I have never used a slide rule, and I am missing the joke. Is that true? My assumption would be that humans are better manipulating a linear device than angles.

3 comments

The longer a slide rule the more precise it is - you get mode decimal places. But it also become less convenient to use. That's where the circular slide rule comes in: a 4 inch diameter circular slide rule has the scales on its rim, which are 4 * 3.14 = 12.56 inches long, so it's equivalent to a 12.5 inch linear slide rule but more compact. That's how a Breitling wristwatch can include a usable slide rule - it's equivalent to a 6 inch linear slide rule on your wrist.

Also, in a linear slide rule you have to move the center scale left or right: to multiply 2 * 4 you move the slide to the right, but to multiply 3 * 4 you need to move it to the left (it "overflows"). With a circular slide rule you don't have that problem.

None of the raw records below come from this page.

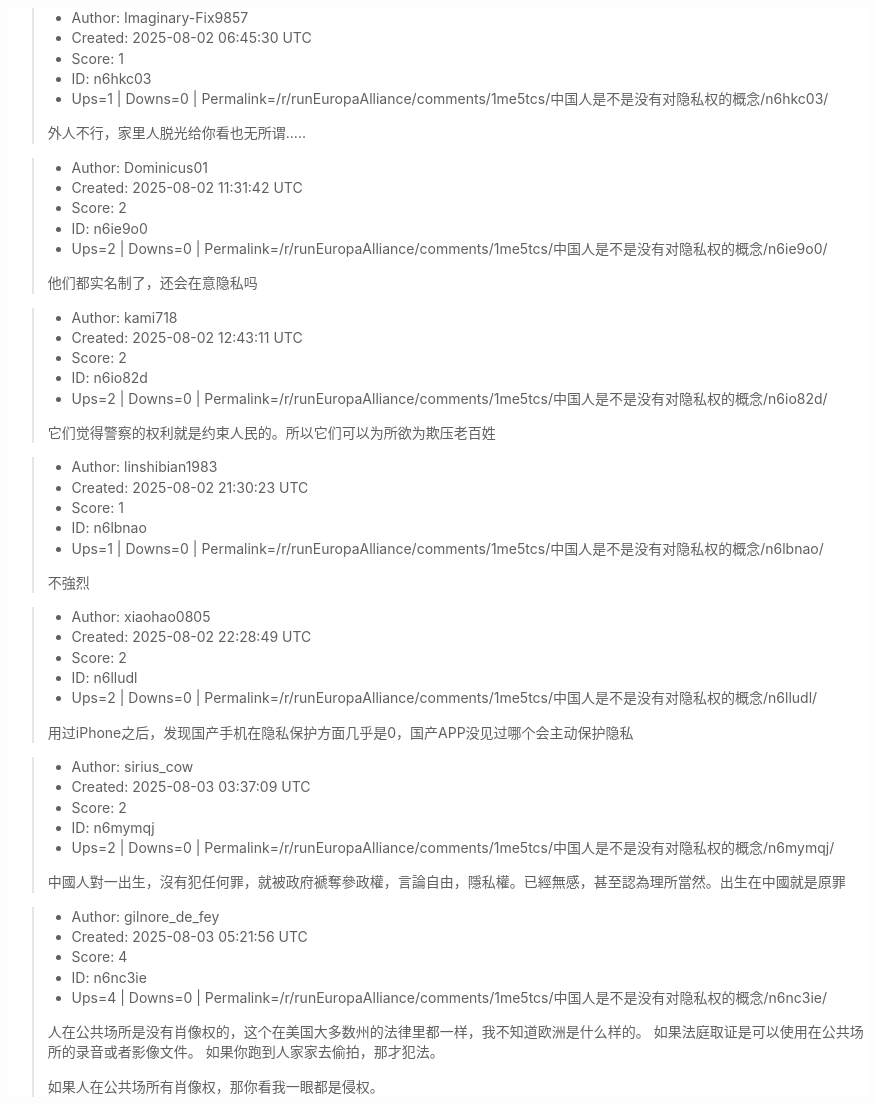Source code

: > - Author: Imaginary-Fix9857
> - Created: 2025-08-02 06:45:30 UTC
> - Score: 1
> - ID: n6hkc03
> - Ups=1 | Downs=0 | Permalink=/r/runEuropaAlliance/comments/1me5tcs/中国人是不是没有对隐私权的概念/n6hkc03/
>
> 外人不行，家里人脱光给你看也无所谓.....

> - Author: Dominicus01
> - Created: 2025-08-02 11:31:42 UTC
> - Score: 2
> - ID: n6ie9o0
> - Ups=2 | Downs=0 | Permalink=/r/runEuropaAlliance/comments/1me5tcs/中国人是不是没有对隐私权的概念/n6ie9o0/
>
> 他们都实名制了，还会在意隐私吗

> - Author: kami718
> - Created: 2025-08-02 12:43:11 UTC
> - Score: 2
> - ID: n6io82d
> - Ups=2 | Downs=0 | Permalink=/r/runEuropaAlliance/comments/1me5tcs/中国人是不是没有对隐私权的概念/n6io82d/
>
> 它们觉得警察的权利就是约束人民的。所以它们可以为所欲为欺压老百姓

> - Author: linshibian1983
> - Created: 2025-08-02 21:30:23 UTC
> - Score: 1
> - ID: n6lbnao
> - Ups=1 | Downs=0 | Permalink=/r/runEuropaAlliance/comments/1me5tcs/中国人是不是没有对隐私权的概念/n6lbnao/
>
> 不強烈

> - Author: xiaohao0805
> - Created: 2025-08-02 22:28:49 UTC
> - Score: 2
> - ID: n6lludl
> - Ups=2 | Downs=0 | Permalink=/r/runEuropaAlliance/comments/1me5tcs/中国人是不是没有对隐私权的概念/n6lludl/
>
> 用过iPhone之后，发现国产手机在隐私保护方面几乎是0，国产APP没见过哪个会主动保护隐私

> - Author: sirius_cow
> - Created: 2025-08-03 03:37:09 UTC
> - Score: 2
> - ID: n6mymqj
> - Ups=2 | Downs=0 | Permalink=/r/runEuropaAlliance/comments/1me5tcs/中国人是不是没有对隐私权的概念/n6mymqj/
>
> 中國人對一出生，沒有犯任何罪，就被政府褫奪參政權，言論自由，隱私權。已經無感，甚至認為理所當然。出生在中國就是原罪

> - Author: gilnore_de_fey
> - Created: 2025-08-03 05:21:56 UTC
> - Score: 4
> - ID: n6nc3ie
> - Ups=4 | Downs=0 | Permalink=/r/runEuropaAlliance/comments/1me5tcs/中国人是不是没有对隐私权的概念/n6nc3ie/
>
> 人在公共场所是没有肖像权的，这个在美国大多数州的法律里都一样，我不知道欧洲是什么样的。 如果法庭取证是可以使用在公共场所的录音或者影像文件。 如果你跑到人家家去偷拍，那才犯法。
> 
> 如果人在公共场所有肖像权，那你看我一眼都是侵权。
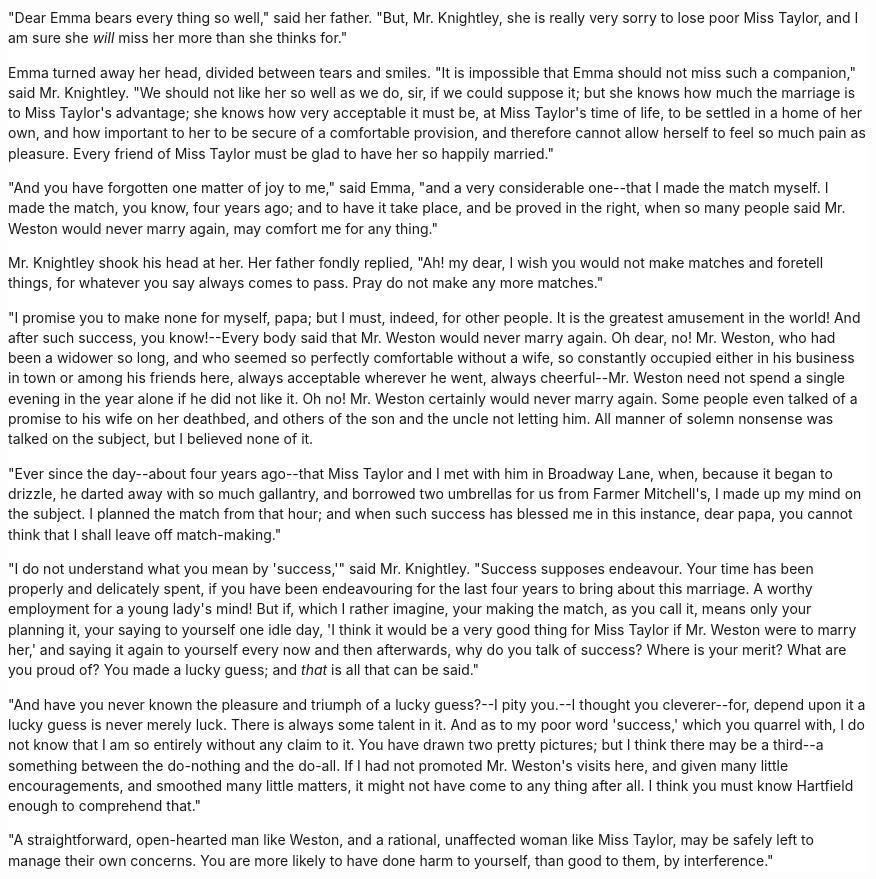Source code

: "Dear Emma bears every thing so well," said her father. "But, Mr. Knightley, she is really very sorry to lose poor Miss Taylor, and I am sure she _will_ miss her more than she thinks for." 

Emma turned away her head, divided between tears and smiles. "It is impossible that Emma should not miss such a companion," said Mr. Knightley. "We should not like her so well as we do, sir, if we could suppose it; but she knows how much the marriage is to Miss Taylor's advantage; she knows how very acceptable it must be, at Miss Taylor's time of life, to be settled in a home of her own, and how important to her to be secure of a comfortable provision, and therefore cannot allow herself to feel so much pain as pleasure. Every friend of Miss Taylor must be glad to have her so happily married." 

"And you have forgotten one matter of joy to me," said Emma, "and a very considerable one--that I made the match myself. I made the match, you know, four years ago; and to have it take place, and be proved in the right, when so many people said Mr. Weston would never marry again, may comfort me for any thing." 

Mr. Knightley shook his head at her. Her father fondly replied, "Ah! my dear, I wish you would not make matches and foretell things, for whatever you say always comes to pass. Pray do not make any more matches." 

"I promise you to make none for myself, papa; but I must, indeed, for other people. It is the greatest amusement in the world! And after such success, you know!--Every body said that Mr. Weston would never marry again. Oh dear, no! Mr. Weston, who had been a widower so long, and who seemed so perfectly comfortable without a wife, so constantly occupied either in his business in town or among his friends here, always acceptable wherever he went, always cheerful--Mr. Weston need not spend a single evening in the year alone if he did not like it. Oh no! Mr. Weston certainly would never marry again. Some people even talked of a promise to his wife on her deathbed, and others of the son and the uncle not letting him. All manner of solemn nonsense was talked on the subject, but I believed none of it. 

"Ever since the day--about four years ago--that Miss Taylor and I met with him in Broadway Lane, when, because it began to drizzle, he darted away with so much gallantry, and borrowed two umbrellas for us from Farmer Mitchell's, I made up my mind on the subject. I planned the match from that hour; and when such success has blessed me in this instance, dear papa, you cannot think that I shall leave off match-making." 

"I do not understand what you mean by 'success,'" said Mr. Knightley. "Success supposes endeavour. Your time has been properly and delicately spent, if you have been endeavouring for the last four years to bring about this marriage. A worthy employment for a young lady's mind! But if, which I rather imagine, your making the match, as you call it, means only your planning it, your saying to yourself one idle day, 'I think it would be a very good thing for Miss Taylor if Mr. Weston were to marry her,' and saying it again to yourself every now and then afterwards, why do you talk of success? Where is your merit? What are you proud of? You made a lucky guess; and _that_ is all that can be said." 

"And have you never known the pleasure and triumph of a lucky guess?--I pity you.--I thought you cleverer--for, depend upon it a lucky guess is never merely luck. There is always some talent in it. And as to my poor word 'success,' which you quarrel with, I do not know that I am so entirely without any claim to it. You have drawn two pretty pictures; but I think there may be a third--a something between the do-nothing and the do-all. If I had not promoted Mr. Weston's visits here, and given many little encouragements, and smoothed many little matters, it might not have come to any thing after all. I think you must know Hartfield enough to comprehend that." 

"A straightforward, open-hearted man like Weston, and a rational, unaffected woman like Miss Taylor, may be safely left to manage their own concerns. You are more likely to have done harm to yourself, than good to them, by interference." 
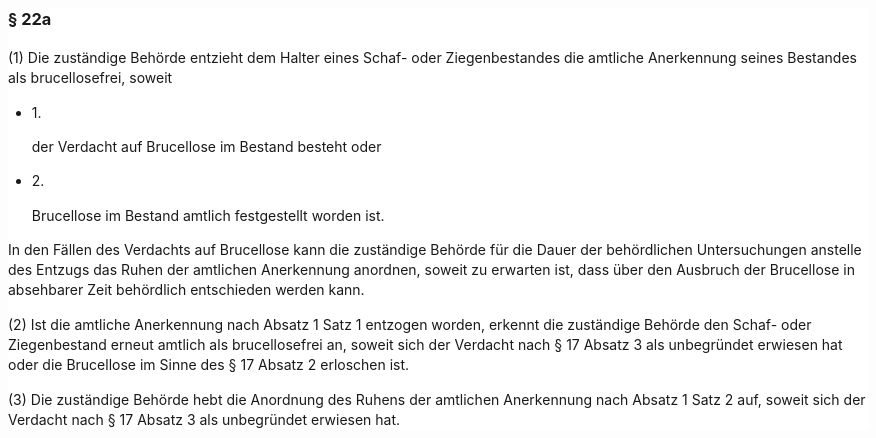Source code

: </div>

</div>

<span id="BJNR010460972BJNE004801124.html"></span>

### § 22a  

<div>

<div class="jnhtml">

<div>

<div class="jurAbsatz">

(1) Die zuständige Behörde entzieht dem Halter eines Schaf- oder
Ziegenbestandes die amtliche Anerkennung seines Bestandes als
brucellosefrei, soweit

  - 1\.
    
    <div style="">
    
    der Verdacht auf Brucellose im Bestand besteht oder
    
    </div>

  - 2\.
    
    <div style="">
    
    Brucellose im Bestand amtlich festgestellt worden ist.
    
    </div>

In den Fällen des Verdachts auf Brucellose kann die zuständige Behörde
für die Dauer der behördlichen Untersuchungen anstelle des Entzugs das
Ruhen der amtlichen Anerkennung anordnen, soweit zu erwarten ist, dass
über den Ausbruch der Brucellose in absehbarer Zeit behördlich
entschieden werden kann.

</div>

<div class="jurAbsatz">

(2) Ist die amtliche Anerkennung nach Absatz 1 Satz 1 entzogen worden,
erkennt die zuständige Behörde den Schaf- oder Ziegenbestand erneut
amtlich als brucellosefrei an, soweit sich der Verdacht nach § 17 Absatz
3 als unbegründet erwiesen hat oder die Brucellose im Sinne des § 17
Absatz 2 erloschen ist.

</div>

<div class="jurAbsatz">

(3) Die zuständige Behörde hebt die Anordnung des Ruhens der amtlichen
Anerkennung nach Absatz 1 Satz 2 auf, soweit sich der Verdacht nach § 17
Absatz 3 als unbegründet erwiesen hat.

</div>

To build on the other answer. Precision is the word you want, not accuracy. My mother had an extra-long slide rule which sadly disappeared in some cleaning/move. But a circular slide rule can mimic linear length to some degree while staying fairly compact.
I have not used either but I assume it is possible due to it being easier to manufacture a pivot point with tight tolerances so there isn’t much play in the slide.
It's not really an accuracy problem AFAIK. But the precision (i.e. number of significant digits) is limited by the effective length of the scale (whether linear or circular) even if the manufacturing accuracy is perfect.